It was a week for those who mourn the human condition, and we didn't even have to wait for T. S. Elliot's April.
The nine-year-old girl in Florida had lain dead for three weeks across the street from the place she'd lived with her grandparents and father and could not be found. There were massive searches with volunteers, blood hounds, cadaver dogs, helicopters, but all to no avail until a registered pervert told authorities where to look -- across the street.

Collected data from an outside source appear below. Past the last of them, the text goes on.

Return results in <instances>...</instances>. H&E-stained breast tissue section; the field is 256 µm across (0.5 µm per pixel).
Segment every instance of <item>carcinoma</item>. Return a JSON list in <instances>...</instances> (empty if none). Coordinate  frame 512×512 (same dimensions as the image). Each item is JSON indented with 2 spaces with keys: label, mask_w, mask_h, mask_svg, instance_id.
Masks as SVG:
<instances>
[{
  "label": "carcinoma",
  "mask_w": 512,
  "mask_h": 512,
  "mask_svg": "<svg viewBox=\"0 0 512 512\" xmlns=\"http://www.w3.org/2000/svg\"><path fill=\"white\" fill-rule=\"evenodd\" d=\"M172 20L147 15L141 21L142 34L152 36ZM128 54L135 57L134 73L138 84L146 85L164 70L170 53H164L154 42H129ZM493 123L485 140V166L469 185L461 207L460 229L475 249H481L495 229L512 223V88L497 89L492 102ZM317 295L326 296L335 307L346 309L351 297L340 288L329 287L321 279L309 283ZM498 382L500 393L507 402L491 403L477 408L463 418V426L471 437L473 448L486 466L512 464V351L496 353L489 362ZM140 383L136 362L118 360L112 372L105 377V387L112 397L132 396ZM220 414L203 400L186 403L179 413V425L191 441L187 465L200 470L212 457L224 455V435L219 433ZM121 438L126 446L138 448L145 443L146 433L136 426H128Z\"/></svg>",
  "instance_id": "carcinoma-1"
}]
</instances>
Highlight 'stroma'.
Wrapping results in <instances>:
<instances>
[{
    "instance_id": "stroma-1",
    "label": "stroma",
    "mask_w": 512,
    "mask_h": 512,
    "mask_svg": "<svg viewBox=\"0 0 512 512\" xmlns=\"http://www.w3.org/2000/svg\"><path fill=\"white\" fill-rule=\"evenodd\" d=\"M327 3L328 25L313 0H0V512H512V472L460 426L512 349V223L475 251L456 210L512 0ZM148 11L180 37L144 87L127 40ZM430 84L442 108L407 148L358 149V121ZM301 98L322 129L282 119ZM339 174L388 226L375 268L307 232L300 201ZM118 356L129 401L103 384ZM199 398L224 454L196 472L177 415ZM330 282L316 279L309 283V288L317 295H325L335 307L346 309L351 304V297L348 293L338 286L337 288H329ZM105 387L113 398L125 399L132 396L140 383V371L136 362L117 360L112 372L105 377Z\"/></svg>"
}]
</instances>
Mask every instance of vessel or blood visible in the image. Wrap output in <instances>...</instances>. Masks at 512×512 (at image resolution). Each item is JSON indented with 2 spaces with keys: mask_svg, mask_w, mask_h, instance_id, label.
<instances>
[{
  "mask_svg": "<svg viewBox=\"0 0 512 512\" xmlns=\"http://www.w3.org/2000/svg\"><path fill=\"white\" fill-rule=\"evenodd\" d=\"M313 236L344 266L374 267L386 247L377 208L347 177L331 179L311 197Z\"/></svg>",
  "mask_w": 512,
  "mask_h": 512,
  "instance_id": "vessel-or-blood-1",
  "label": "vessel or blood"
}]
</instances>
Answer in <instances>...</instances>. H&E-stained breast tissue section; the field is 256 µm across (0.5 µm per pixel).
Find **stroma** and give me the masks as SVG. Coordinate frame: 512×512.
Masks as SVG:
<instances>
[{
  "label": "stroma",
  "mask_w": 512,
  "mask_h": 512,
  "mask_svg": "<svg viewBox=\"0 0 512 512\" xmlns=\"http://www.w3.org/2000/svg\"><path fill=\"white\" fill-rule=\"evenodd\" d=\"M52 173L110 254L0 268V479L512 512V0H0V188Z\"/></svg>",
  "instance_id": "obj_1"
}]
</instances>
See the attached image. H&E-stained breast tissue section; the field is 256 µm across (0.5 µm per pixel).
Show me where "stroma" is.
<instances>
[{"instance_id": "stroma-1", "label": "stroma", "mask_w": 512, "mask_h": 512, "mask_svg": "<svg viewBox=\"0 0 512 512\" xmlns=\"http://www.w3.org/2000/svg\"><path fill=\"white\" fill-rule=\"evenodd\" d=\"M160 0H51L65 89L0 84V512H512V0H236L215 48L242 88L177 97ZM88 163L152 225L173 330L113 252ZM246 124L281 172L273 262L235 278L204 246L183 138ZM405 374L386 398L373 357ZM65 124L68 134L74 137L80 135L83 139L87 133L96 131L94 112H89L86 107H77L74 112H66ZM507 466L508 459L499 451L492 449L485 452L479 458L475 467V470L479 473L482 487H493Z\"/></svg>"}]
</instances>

The impotence of constituted authority seemed to make the crime that much worse, even as it had in the city of Atlanta, Georgia, where police looked for a supposed hijacked car taken by an escaped prisoner for 15 hours only to discover it had never left the garage where the hijacking took place. It gave the escapee 15 hours in which to travel unmolested, allegedly to kill again, until finally brought to bay by a widow reading from a religious tract.
It took days for the media and authorities to unravel the facts of the Atlanta escape, the sum of which made both the county sheriff's office and the city police appear candidates for a late night comedy.
It was a period during which the mighty arm of congressional inquiry summoned the mysteriously mightier arms of major league baseball to inquire about the use of steroids and illegal growth hormones. A day of testimony and dissembling revealed a suspicion that management would rather not know too much about the dressing room, and that penalties for law breaking were subject to collective bargaining.
As in the Citrus County, Florida, child slaying and the Atlanta courthouse mayhem, the congressional peek into cream and clear raised more questions than it answered. Sports pages were left to ponder how many asterisks a record book might be required to contain. The scribes stopped short of the obvious: a separate Hall of Baseball inFame, to be situated in the hometown of say a Wyeth, a Merck, or Eli Lilly, with perhaps the drug company paying for the privilege of having its name on the edifice, as is done now in sports stadia nationwide. The heck with Cooperstown.
Reeling from these assaults on the human ethos, we were left to enter the weekend faced with the imponderable. As March Madness pervaded the TV screen, and college basketball players plied their frenetic skills, Congress returned miraculously to work to unravel that greatest of mysteries: what is life? Or more exactly, when is it over? And the name, Terri Schiavo, echoed under the Capitol dome. Should her feeding tube be replaced? State courts had decreed her husband's wishes should take precedence over those of her parents and the tube was removed on Friday. Led by conservative Republicans, Congress moved to undo the state's jurisdiction, to somehow force the issue into the federal arena. President Bush returned early from Texas to be on hand to sign such a measure into law. An unseemly seesaw struggle was beginning: parents pleading for the public to call their congressmen; the husband insisting Congress was intruding onto a private terrain.
All the while, video of Mrs. Schiavo played across the screen, at times a seemingly sentient woman, apparently responding to external human presence. Apparently. But then, who knows for certain? A people who cannot agree on life's beginning were now engaged in debating when and how it should end. And what the individual herself would wish.
Amid the confusion there seems one thing agreed upon. Without further sustenance, Terri Schiavo could live until, say, April. Elliot's cruelest month.